*About this exercise*: Reproduce the source text of each listing below verbatim, keeping every character and line break unchanged.
Material provided Block Start
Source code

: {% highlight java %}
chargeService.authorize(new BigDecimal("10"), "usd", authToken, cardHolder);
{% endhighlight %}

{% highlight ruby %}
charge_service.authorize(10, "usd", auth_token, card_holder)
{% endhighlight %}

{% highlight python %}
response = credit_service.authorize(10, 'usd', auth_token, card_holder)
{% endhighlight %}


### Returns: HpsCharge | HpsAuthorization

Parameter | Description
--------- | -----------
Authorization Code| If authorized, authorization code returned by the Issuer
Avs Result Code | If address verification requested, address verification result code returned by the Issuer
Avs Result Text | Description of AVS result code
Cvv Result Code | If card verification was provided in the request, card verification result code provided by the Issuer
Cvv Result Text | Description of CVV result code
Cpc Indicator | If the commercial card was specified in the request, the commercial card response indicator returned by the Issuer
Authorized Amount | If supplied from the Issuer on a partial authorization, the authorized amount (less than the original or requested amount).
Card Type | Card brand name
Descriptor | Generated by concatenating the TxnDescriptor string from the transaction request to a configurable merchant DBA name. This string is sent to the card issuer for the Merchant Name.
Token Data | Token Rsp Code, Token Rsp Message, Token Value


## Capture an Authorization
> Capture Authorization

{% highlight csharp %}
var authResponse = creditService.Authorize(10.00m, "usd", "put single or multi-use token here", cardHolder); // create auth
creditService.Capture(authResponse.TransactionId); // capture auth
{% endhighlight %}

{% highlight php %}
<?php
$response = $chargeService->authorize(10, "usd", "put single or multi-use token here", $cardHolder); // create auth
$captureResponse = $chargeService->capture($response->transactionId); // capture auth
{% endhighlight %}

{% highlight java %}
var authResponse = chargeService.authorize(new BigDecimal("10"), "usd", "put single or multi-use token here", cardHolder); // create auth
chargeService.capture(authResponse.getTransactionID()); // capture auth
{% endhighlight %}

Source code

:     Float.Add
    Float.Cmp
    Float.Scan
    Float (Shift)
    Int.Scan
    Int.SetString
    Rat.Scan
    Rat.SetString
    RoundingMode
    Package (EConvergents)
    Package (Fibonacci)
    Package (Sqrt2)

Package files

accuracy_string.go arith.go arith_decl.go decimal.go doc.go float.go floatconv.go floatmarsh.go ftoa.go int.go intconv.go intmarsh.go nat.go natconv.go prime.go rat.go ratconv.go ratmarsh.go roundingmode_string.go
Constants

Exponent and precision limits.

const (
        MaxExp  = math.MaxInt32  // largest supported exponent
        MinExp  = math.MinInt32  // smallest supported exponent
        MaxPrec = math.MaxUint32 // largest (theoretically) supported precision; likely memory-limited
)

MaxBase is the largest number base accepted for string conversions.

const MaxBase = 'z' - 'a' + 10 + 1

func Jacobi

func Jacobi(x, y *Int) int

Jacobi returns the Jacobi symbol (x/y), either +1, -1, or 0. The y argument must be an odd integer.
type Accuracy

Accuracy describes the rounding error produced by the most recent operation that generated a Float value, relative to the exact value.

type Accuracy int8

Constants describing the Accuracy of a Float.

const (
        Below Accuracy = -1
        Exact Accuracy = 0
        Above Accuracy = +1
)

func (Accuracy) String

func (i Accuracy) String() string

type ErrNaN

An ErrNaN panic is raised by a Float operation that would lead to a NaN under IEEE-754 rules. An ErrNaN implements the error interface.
Material provided Block End
*Result of the task*:
Source code

: {% highlight java %}
chargeService.authorize(new BigDecimal("10"), "usd", authToken, cardHolder);
{% endhighlight %}

{% highlight ruby %}
charge_service.authorize(10, "usd", auth_token, card_holder)
{% endhighlight %}

{% highlight python %}
response = credit_service.authorize(10, 'usd', auth_token, card_holder)
{% endhighlight %}


### Returns: HpsCharge | HpsAuthorization

Parameter | Description
--------- | -----------
Authorization Code| If authorized, authorization code returned by the Issuer
Avs Result Code | If address verification requested, address verification result code returned by the Issuer
Avs Result Text | Description of AVS result code
Cvv Result Code | If card verification was provided in the request, card verification result code provided by the Issuer
Cvv Result Text | Description of CVV result code
Cpc Indicator | If the commercial card was specified in the request, the commercial card response indicator returned by the Issuer
Authorized Amount | If supplied from the Issuer on a partial authorization, the authorized amount (less than the original or requested amount).
Card Type | Card brand name
Descriptor | Generated by concatenating the TxnDescriptor string from the transaction request to a configurable merchant DBA name. This string is sent to the card issuer for the Merchant Name.
Token Data | Token Rsp Code, Token Rsp Message, Token Value


## Capture an Authorization
> Capture Authorization

{% highlight csharp %}
var authResponse = creditService.Authorize(10.00m, "usd", "put single or multi-use token here", cardHolder); // create auth
creditService.Capture(authResponse.TransactionId); // capture auth
{% endhighlight %}

{% highlight php %}
<?php
$response = $chargeService->authorize(10, "usd", "put single or multi-use token here", $cardHolder); // create auth
$captureResponse = $chargeService->capture($response->transactionId); // capture auth
{% endhighlight %}

{% highlight java %}
var authResponse = chargeService.authorize(new BigDecimal("10"), "usd", "put single or multi-use token here", cardHolder); // create auth
chargeService.capture(authResponse.getTransactionID()); // capture auth
{% endhighlight %}

Source code

:     Float.Add
    Float.Cmp
    Float.Scan
    Float (Shift)
    Int.Scan
    Int.SetString
    Rat.Scan
    Rat.SetString
    RoundingMode
    Package (EConvergents)
    Package (Fibonacci)
    Package (Sqrt2)

Package files

accuracy_string.go arith.go arith_decl.go decimal.go doc.go float.go floatconv.go floatmarsh.go ftoa.go int.go intconv.go intmarsh.go nat.go natconv.go prime.go rat.go ratconv.go ratmarsh.go roundingmode_string.go
Constants

Exponent and precision limits.

const (
        MaxExp  = math.MaxInt32  // largest supported exponent
        MinExp  = math.MinInt32  // smallest supported exponent
        MaxPrec = math.MaxUint32 // largest (theoretically) supported precision; likely memory-limited
)

MaxBase is the largest number base accepted for string conversions.

const MaxBase = 'z' - 'a' + 10 + 1

func Jacobi

func Jacobi(x, y *Int) int

Jacobi returns the Jacobi symbol (x/y), either +1, -1, or 0. The y argument must be an odd integer.
type Accuracy

Accuracy describes the rounding error produced by the most recent operation that generated a Float value, relative to the exact value.

type Accuracy int8

Constants describing the Accuracy of a Float.

const (
        Below Accuracy = -1
        Exact Accuracy = 0
        Above Accuracy = +1
)

func (Accuracy) String

func (i Accuracy) String() string

type ErrNaN

An ErrNaN panic is raised by a Float operation that would lead to a NaN under IEEE-754 rules. An ErrNaN implements the error interface.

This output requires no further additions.